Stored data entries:
^^^^^^^^
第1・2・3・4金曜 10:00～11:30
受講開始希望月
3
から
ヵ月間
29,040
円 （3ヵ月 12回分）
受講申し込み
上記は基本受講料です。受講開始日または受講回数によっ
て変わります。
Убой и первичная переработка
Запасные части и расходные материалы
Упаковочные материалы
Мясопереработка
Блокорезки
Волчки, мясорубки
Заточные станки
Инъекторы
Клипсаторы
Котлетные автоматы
^^^^^^^^
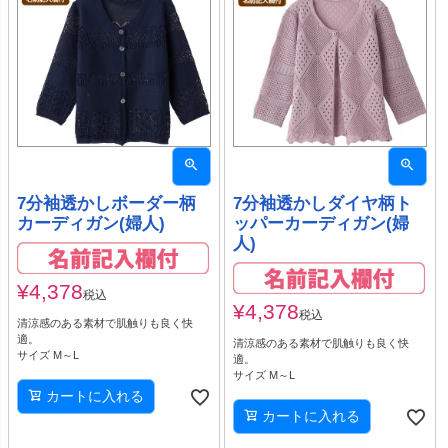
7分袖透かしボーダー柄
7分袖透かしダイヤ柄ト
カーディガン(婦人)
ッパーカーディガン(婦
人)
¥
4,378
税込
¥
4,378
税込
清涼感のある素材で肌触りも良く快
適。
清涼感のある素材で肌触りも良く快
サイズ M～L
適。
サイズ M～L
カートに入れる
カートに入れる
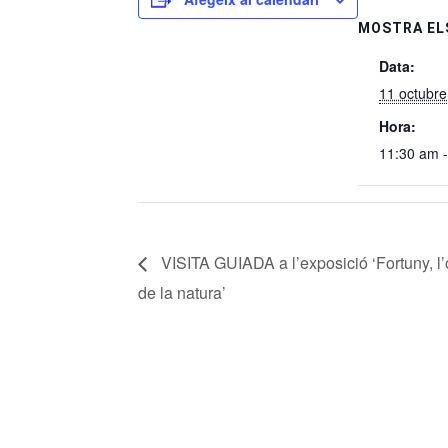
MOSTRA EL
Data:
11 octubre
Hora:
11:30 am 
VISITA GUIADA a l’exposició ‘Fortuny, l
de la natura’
^^^^^^^^
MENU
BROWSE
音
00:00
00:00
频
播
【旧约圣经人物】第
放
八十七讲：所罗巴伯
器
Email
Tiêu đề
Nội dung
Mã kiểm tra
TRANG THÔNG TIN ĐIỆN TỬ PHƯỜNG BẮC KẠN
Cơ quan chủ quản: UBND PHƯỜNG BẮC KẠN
^^^^^^^^
Exercise goal: When you have gone through the records above, say how many lines include the word "PHƯỜNG", and write nothing besides that number.

Answer to this task: 2